21.03.16

Ein Stadtbesuch

Ein Stadtbesuch macht mich nachdenklich. Verkaufsoffener Sonntag (eigentlich bin ich dagegen, nutze ihn diesmal aber auch, leider nicht sehr konsequent von mir) Jeder hat doch Zeit und Muße. Heute läuft nichts davon. Wochenende. Sonntag. Ruhetag. Mußetag. Warum aber reagieren Menschen so, wie sie es tun? Was treibt sie zu ihrem Handeln, bzw. was hält sie davon ab? Warum sind sie so verbittert? Warum so misstrauisch? Warum so schroff? Warum so verletzend? Warum so gewalttätig in Sprache und Wort? Kinder werden angepflaumt, Partner zurechtgewiesen, Fremde beschimpft, verdrängt. Wirklich nur aufgrund schlechter Erfahrungen? Falscher Prägung? Verkehrtem Umgang? Mangelnder Bildung? Ich glaube fest daran, dass es auch damit zu tun hat, dass sie in ein Leben ohne Sinn "fallen".

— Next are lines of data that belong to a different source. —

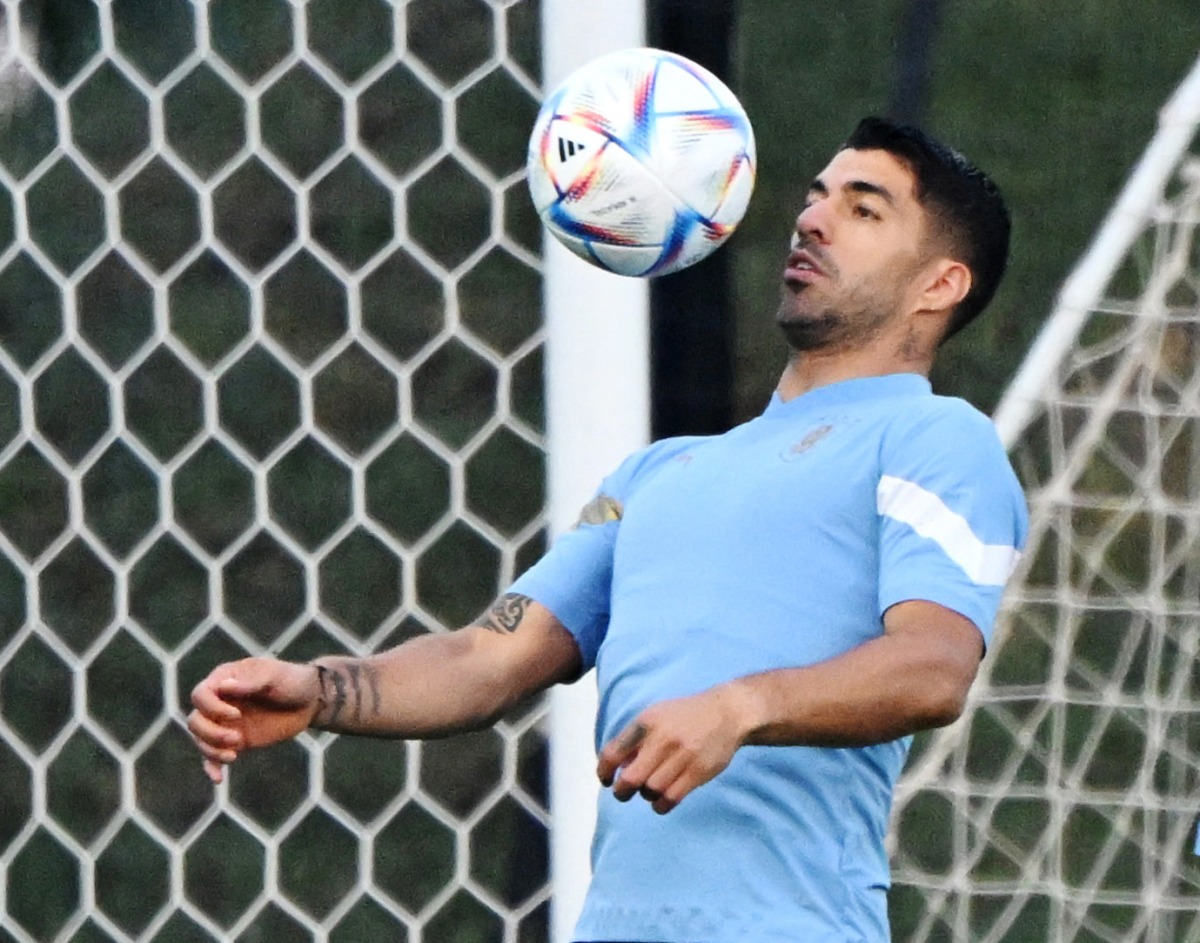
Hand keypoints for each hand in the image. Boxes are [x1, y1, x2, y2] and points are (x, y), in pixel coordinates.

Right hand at [187, 657, 320, 784]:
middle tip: (237, 738)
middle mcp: (220, 701)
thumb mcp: (275, 676)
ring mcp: (226, 722)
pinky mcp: (235, 741)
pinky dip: (212, 766)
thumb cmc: (292, 680)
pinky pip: (213, 755)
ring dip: (211, 750)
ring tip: (234, 755)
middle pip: (195, 720)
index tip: (236, 715)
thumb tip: (223, 686)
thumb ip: (250, 682)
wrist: (309, 701)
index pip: (200, 695)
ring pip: (201, 739)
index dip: (212, 708)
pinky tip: (218, 779)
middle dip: (210, 733)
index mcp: (225, 679)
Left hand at [595, 686, 747, 814]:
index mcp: (646, 723)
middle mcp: (662, 739)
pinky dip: (660, 805)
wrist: (726, 713)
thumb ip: (636, 737)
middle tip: (624, 793)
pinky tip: (660, 801)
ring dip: (645, 796)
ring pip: (651, 790)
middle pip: (630, 779)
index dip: (604, 771)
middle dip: (622, 791)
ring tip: (649, 791)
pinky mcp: (698, 772)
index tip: (606, 780)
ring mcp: (682, 756)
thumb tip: (617, 768)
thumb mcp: (656, 715)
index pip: (613, 752)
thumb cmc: (685, 716)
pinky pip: (671, 798)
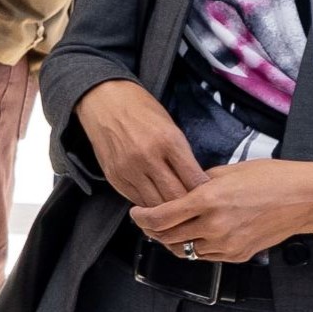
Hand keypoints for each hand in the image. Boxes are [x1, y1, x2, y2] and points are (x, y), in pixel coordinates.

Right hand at [75, 80, 206, 217]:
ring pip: (155, 205)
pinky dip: (149, 203)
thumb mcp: (170, 126)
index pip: (194, 180)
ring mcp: (128, 169)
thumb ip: (182, 156)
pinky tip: (155, 200)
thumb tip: (196, 184)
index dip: (204, 193)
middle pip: (175, 197)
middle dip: (187, 206)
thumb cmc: (142, 111)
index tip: (208, 197)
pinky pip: (137, 201)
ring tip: (175, 209)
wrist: (104, 101)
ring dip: (167, 209)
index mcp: (168, 141)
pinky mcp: (114, 177)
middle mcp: (148, 157)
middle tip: (193, 208)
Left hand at [128, 155, 312, 263]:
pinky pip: (206, 256)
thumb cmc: (272, 178)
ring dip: (173, 241)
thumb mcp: (229, 171)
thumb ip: (200, 182)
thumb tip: (181, 189)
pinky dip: (196, 247)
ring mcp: (226, 244)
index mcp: (208, 200)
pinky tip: (195, 235)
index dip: (142, 217)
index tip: (137, 213)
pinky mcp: (237, 255)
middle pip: (168, 238)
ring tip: (170, 229)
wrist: (305, 199)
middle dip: (153, 231)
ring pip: (185, 251)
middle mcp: (214, 225)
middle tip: (148, 222)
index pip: (161, 217)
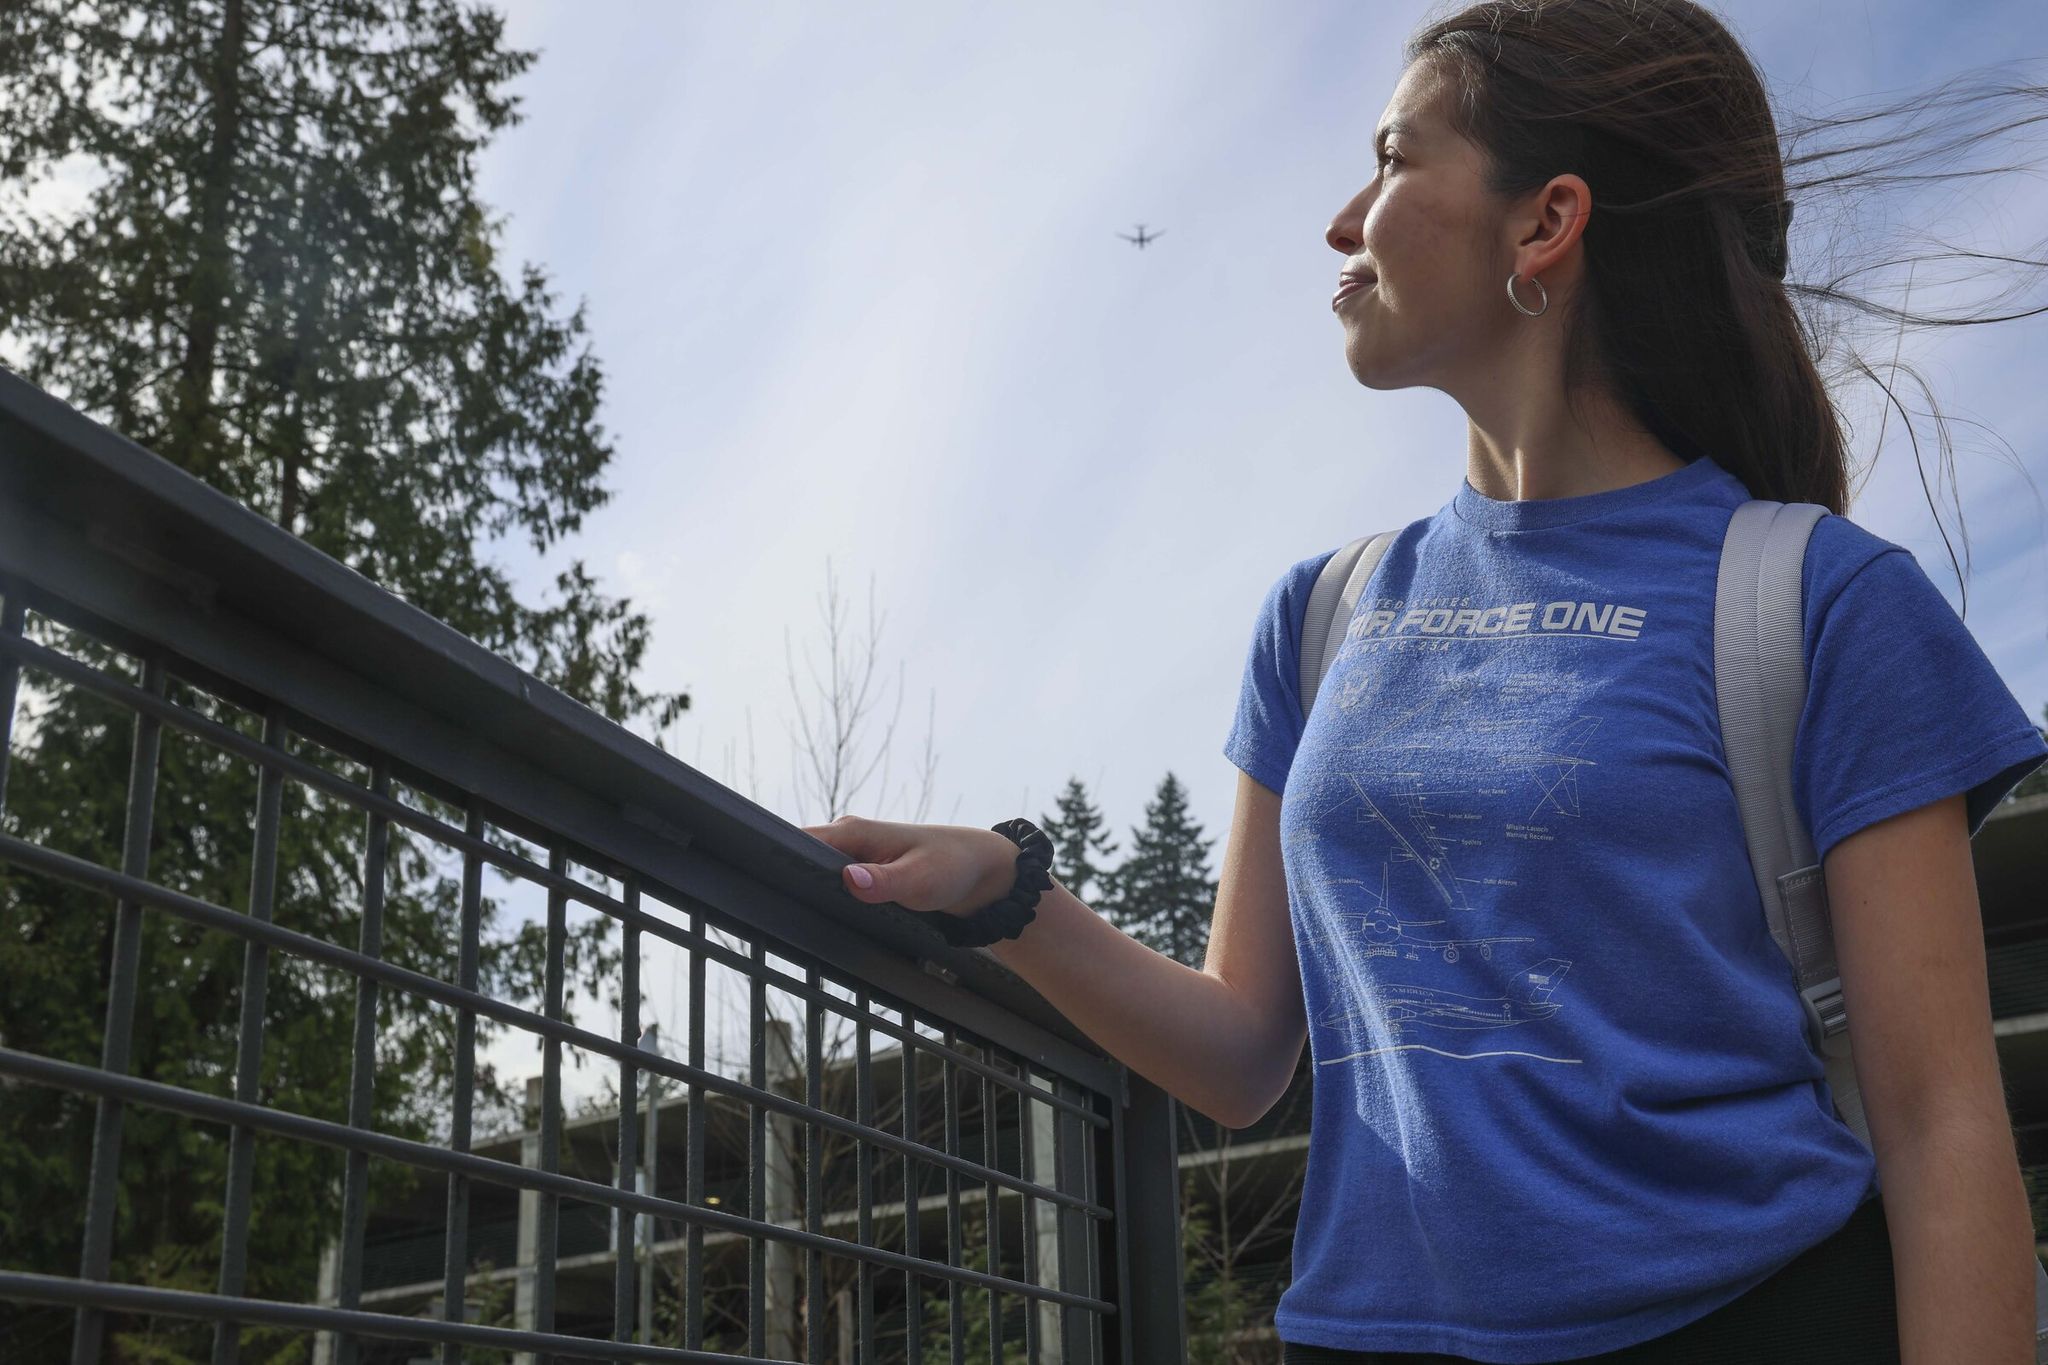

Sinn macht stark, Sinn macht Mut, Sinn verwandelt alles. Man ist nicht allein mit seinem Geist, sondern man gehört zu etwas Größerem. Aber dazu gehört auch, sich zurückzunehmen, zuzuhören, zuzulassen und zu vertrauen. Und dann über die Grenzen des Sinnhaften hinaus, sind wir plötzlich verbunden mit einem göttlichen Prinzip. Mit Gott. Und damit schließt sich der Kreis wieder und es zeigt sich, dass wir keiner Spiritualität hinterlaufen müssen, wir SIND spirituelle Wesen. Physik und Metaphysik sprechen hier eine Sprache. Hinter all dem Messbaren der subatomaren Prinzipien, bleibt die pure Essenz des Seins - in Gott. Ich wünschte, mehr Menschen würden ab und an innehalten und sich anschauen, wer sie sind, was sie tun und wer sie eigentlich sein wollen. Und da das nun fast ein Gebet geworden ist und wir unter "uns" sind, kann ich ruhig sagen: Amen!